Some great comments in the thread so far, aside from the real estate ones and the praise for Kiyoshyster
Iceman, if you've got a $100k a year job, make $5k a month off of gambling and still have other streams of income and savings, you're actually doing better than probably 98% of the people out there. Get your expenditures down and you'll be stinking shitty rich within a couple of years without doing anything else.
Regarding your points, these are all good ones and ones that others should consider. My added feedback on them, from the standpoint of having made a little in my life:
The #1 point for getting wealthy is living below one's means, of course. Many people who do not have high incomes balk at this because of everything they "need" in life that costs so much (cable, Tivo, more than one car, 1,000sf of house for every person and pet in the family, etc.)
A couple of corollaries to this are debt elimination and cash savings. If you have debt you are a slave to the debt, no matter how much you earn, because you have no choice but to work until the debt is paid off. I am personally opposed to even having a mortgage, which some people consider on the extreme side but it's nice to be in control of every little thing and having the mindset that whenever I decide to not work, it's no big deal. Cash savings --
i.e. CDs, money markets, savings accounts, or anything else where you have more or less immediate access to cash but are not losing out to inflation -- are extremely important. Anyone who doesn't have a minimum of two months' living expenses in ready cash is one broken leg or corporate downsizing away from being in homeless shelter. Two months is the bare minimum -- really not any maximum although more than a year borders on overkill because of the opportunity cost (since those funds are just barely keeping pace with inflation, they could be out making you much more.)
Should be your bottom priority. Real estate is a grossly overrated commodity, mainly by people who either have never owned any or who have plenty to sell you. If you leverage it out you're committed for life. If you are a speculator you're chained to your dealbook. If you're a part-timer trying to mix up flipping, renting and other strategies you will, statistically speaking, go broke within a few years (like day traders, the majority of all "part time real estate investors" lose money, some drastically.)
The only use for real estate, unless you're going to go all in and be a speculative develper/rehabber (which can be fun and profitable but is an enormous amount of work) is when you have so much money you just don't know what to do with it all. You've got tons and tons of ready cash, no debt, decent income and as much risk portfolio as your stomach can handle, and you
still have some money left over, then by all means put it in passive income-earning real estate.
Yes yes yes. Just remember why the word "risk" is in the phrase "risk capital" and you'll do fine. Options, futures, Forex and other derivatives are also fun and profitable and high-risk.
I'd say pour it into online semi-passive businesses. You can buy quality income-producing sites that require relatively little work for as little as 6-12 months' cash flow at places like Sitepoint.com and Digitalpoint.com I have a significant portfolio of these myself; net revenues are running in the 8-9% a month range with a couple of hours work a day or less that I could easily outsource, except that I like the work.

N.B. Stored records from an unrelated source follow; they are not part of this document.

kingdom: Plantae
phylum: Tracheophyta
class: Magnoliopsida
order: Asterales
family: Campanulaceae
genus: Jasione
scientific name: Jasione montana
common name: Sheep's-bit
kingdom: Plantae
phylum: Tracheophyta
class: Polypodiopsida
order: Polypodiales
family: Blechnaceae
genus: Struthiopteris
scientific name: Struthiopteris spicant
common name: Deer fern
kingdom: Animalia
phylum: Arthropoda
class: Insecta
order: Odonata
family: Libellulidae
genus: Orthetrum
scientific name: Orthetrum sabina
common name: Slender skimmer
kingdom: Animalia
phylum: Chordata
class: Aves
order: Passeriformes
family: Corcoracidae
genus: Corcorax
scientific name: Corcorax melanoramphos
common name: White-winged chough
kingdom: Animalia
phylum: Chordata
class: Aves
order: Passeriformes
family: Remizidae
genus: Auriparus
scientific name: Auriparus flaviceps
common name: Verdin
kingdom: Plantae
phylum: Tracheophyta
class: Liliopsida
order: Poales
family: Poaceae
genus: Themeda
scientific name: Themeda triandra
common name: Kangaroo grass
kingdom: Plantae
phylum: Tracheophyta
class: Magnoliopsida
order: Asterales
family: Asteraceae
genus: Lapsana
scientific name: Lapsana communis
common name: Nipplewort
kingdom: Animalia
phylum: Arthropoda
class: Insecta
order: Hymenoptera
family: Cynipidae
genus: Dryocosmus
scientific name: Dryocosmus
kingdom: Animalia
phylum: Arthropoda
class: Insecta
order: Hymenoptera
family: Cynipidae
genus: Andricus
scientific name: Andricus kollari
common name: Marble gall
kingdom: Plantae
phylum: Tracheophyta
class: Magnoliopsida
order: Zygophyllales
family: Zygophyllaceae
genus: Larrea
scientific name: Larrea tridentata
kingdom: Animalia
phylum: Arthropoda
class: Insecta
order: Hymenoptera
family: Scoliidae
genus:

This is also a great starting point for people with no money, since price points at those two marketplaces are available all over the board -- as little as $100-150 and well into the five and low six figures.
Well, whatever you do, smoke enough meth to forget the name Robert Kiyosaki. The best books you'll find on real estate (once you have all the money you could conceivably ever spend) are by
John Reed. He doesn't have any Exclusive Nine DVD Real Estate Millions Home Study Course type of stuff; just a couple of really good books written from the standpoint of a guy who made all his money
before he went writing about it, unlike most other would-be gurus such as RK. I also recommend
Jack Luna's stuff; although it's more geared towards privacy than making it, his book
Work from Home at Any Age is great if you are literally at square one on self-employment.